I am currently trying to shuffle an array and am running into some problems.
What I have:
my_array=array([nan, 1, 1, nan, nan, 2, nan, ..., nan, nan, nan])
What I want to do:
I want to shuffle the dataset while keeping the numbers (e.g. the 1,1
in the array) together.
What I did is first converting every nan
into an unique negative number.
my_array=array([-1, 1, 1, -2, -3, 2, -4, ..., -2158, -2159, -2160])
Afterward I split everything up with pandas:
df = pd.DataFrame(my_array)
df.rename(columns={0: 'sampleID'}, inplace=True)
groups = [df.iloc[:, 0] for _, df in df.groupby('sampleID')]
If I know shuffle my dataset I will have an equal probability for every group to appear at a given place, but this would neglect the number of elements in each group. If I have a group of several elements like [9,9,9,9,9,9]
it should have a higher chance at appearing earlier than some random nan
. Correct me on this one if I'm wrong.
One way to get around this problem is numpys choice method.
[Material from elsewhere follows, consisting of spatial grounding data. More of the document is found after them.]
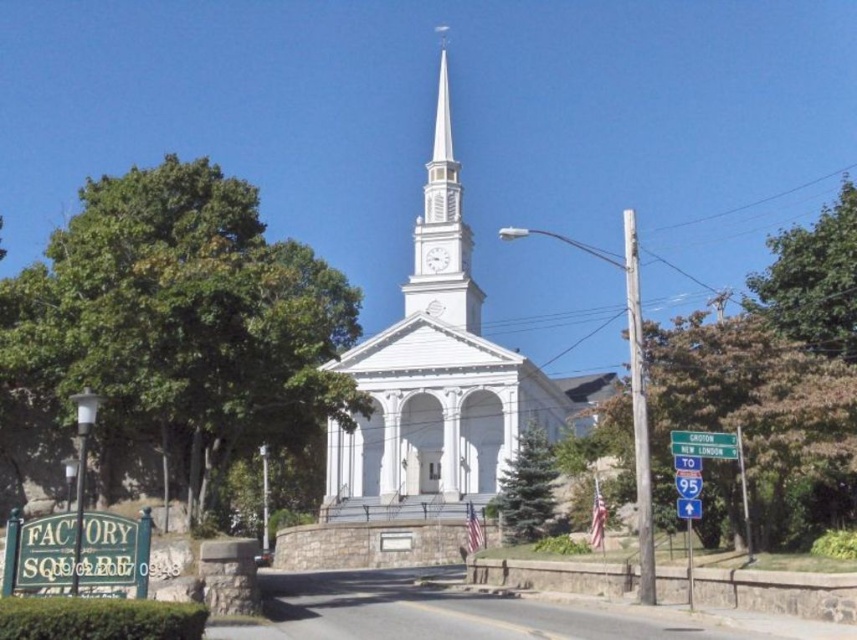
Between point (789, 412) and point (835, 272), which one is positioned in front?

Point (789, 412) is in front.

Is point (820, 454) positioned after point (820, 216)?

No, (820, 454) is in front of (820, 216).

I want to click on brown textured tree at right, so click(x=757, y=420).

This screenshot has width=857, height=640. What are the coordinates of `brown textured tree at right` in the screenshot? It's located at (757, 420).

Can you confirm if brown textured tree at right is positioned to the right of white smooth steeple at center?

Indeed, brown textured tree at right is positioned on the right side of white smooth steeple at center.

Is brown textured tree at right behind white smooth steeple at center?

No, it is in front of white smooth steeple at center.

Between point (664, 419) and point (421, 227), which one is positioned behind?

The point (421, 227) is more distant.

Locate an element on the screen. brown textured tree at right is located at coordinates (757, 420).

Does green leafy tree at upper right appear on the left side of white smooth steeple at center?

Incorrect, green leafy tree at upper right is not on the left side of white smooth steeple at center.

Is point (801, 250) behind point (460, 204)?

No, (801, 250) is closer to viewer.

Where is `green leafy tree at upper right`? green leafy tree at upper right is located at coordinates (812, 280).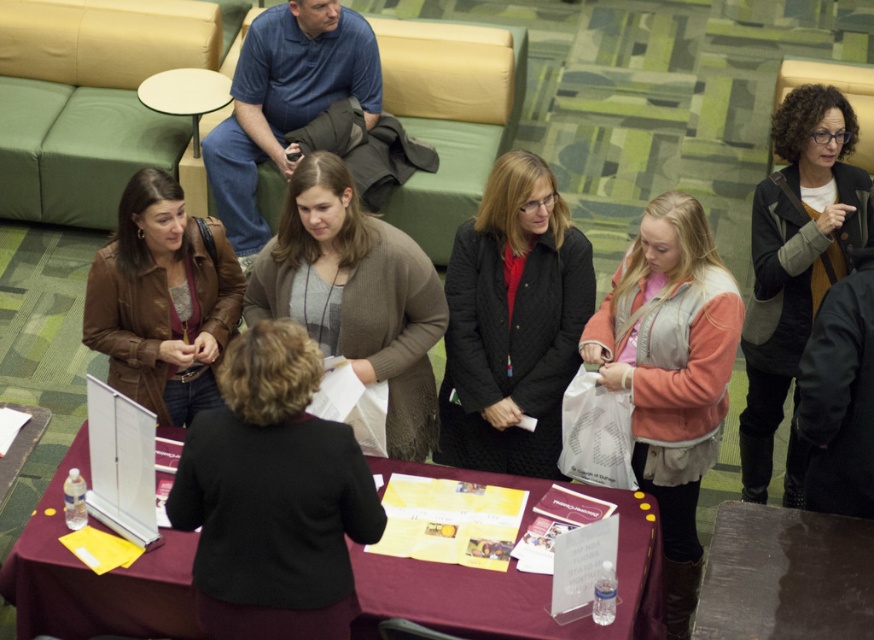
Is maroon fabric table at center above quilted black jacket at center?

No, maroon fabric table at center is not above quilted black jacket at center.

Is maroon fabric table at center positioned before quilted black jacket at center?

Yes, it is in front of quilted black jacket at center.

Find the location of a particular element. The height and width of the screenshot is (640, 874). maroon fabric table at center is located at coordinates (512, 588).

Find the location of a particular element. maroon fabric table at center is located at coordinates (512, 588).

This screenshot has width=874, height=640. In order to click on quilted black jacket at center in this screenshot , I will do `click(512, 323)`.

Which is more to the right, quilted black jacket at center or light pink fleece vest at center?

light pink fleece vest at center

Find the location of `quilted black jacket at center`. quilted black jacket at center is located at coordinates (512, 323).

Can you confirm if quilted black jacket at center is bigger than brown leather table at lower right?

Yes, quilted black jacket at center is bigger than brown leather table at lower right.

Does quilted black jacket at center have a lesser height compared to brown leather table at lower right?

Incorrect, quilted black jacket at center's height does not fall short of brown leather table at lower right's.

The height and width of the screenshot is (640, 874). I want to click on quilted black jacket at center, so click(x=512, y=323).

Find the location of a particular element. This screenshot has width=874, height=640. quilted black jacket at center is located at coordinates (512, 323).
For this I have to create a probability array
probability_array = np.zeros(len(groups))
for index, item in enumerate(groups):
probability_array[index] = len(item) / len(groups)
All of this to finally call:
groups=np.array(groups,dtype=object)
rng = np.random.default_rng()
shuffled_indices = rng.choice(len(groups), len(groups), replace=False, p=probability_array)
shuffled_array = np.concatenate(groups[shuffled_indices]).ravel()
shuffled_array[shuffled_array < 1] = np.NaN
All of this is quite cumbersome and not very fast. Besides the fact that you can certainly code it better, I feel like I am missing some very simple solution to my problem. Can somebody point me in the right direction?
CodePudding user response:
One approach:
import numpy as np
from itertools import groupby
# toy data
my_array = np.array([np.nan, 1, 1, np.nan, np.nan, 2, 2, 2, np.nan, 3, 3, 3, np.nan, 4, 4, np.nan, np.nan])
# find groups
groups = np.array([[key, sum(1 for _ in group)] for key, group in groupby(my_array)])
# permute
keys, repetitions = zip(*np.random.permutation(groups))
# recreate new array
res = np.repeat(keys, repetitions)
print(res)
Output (single run)
[ 3. 3. 3. nan nan nan nan 2. 2. 2. 1. 1. nan nan nan 4. 4.]
CodePudding user response:
I have solved your problem under some restrictions
- Instead of NaN, I have used zeros as separators
- I assumed that an array of yours ALWAYS starts with a sequence of non-zero integers and ends with another sequence of non-zero integers.
With these provisions, I have essentially shuffled a representation of the sequences of integers, and later I have stitched everything in place again.
In [102]: import numpy as np
...: from itertools import groupby
...: a = np.array([int(_) for _ in '1110022220003044440005500000600777'])
...: print(a)
...: n, z = [], []
...: for i,g in groupby(a):
...: if i:
...: n.append((i, sum(1 for _ in g)))
...: else:
...: z.append(sum(1 for _ in g))
...: np.random.shuffle(n)
...: nn = n[0]
...: b = [*[nn[0]]*nn[1]]
...: for zz, nn in zip(z, n[1:]):
...: b = [*[0]*zz, *[nn[0]]*nn[1]]
...: print(np.array(b))
[1 1 1 0 0 2 2 2 2 0 0 0 3 0 4 4 4 4 0 0 0 5 5 0 0 0 0 0 6 0 0 7 7 7]
[7 7 7 0 0 1 1 1 0 0 0 4 4 4 4 0 6 0 0 0 5 5 0 0 0 0 0 2 2 2 2 0 0 3]
Note
The lengths of the runs of separators in the shuffled array is exactly the same as in the original array, but shuffling also the separators is easy. A more difficult problem would be to change arbitrarily the lengths, keepin' the array length unchanged.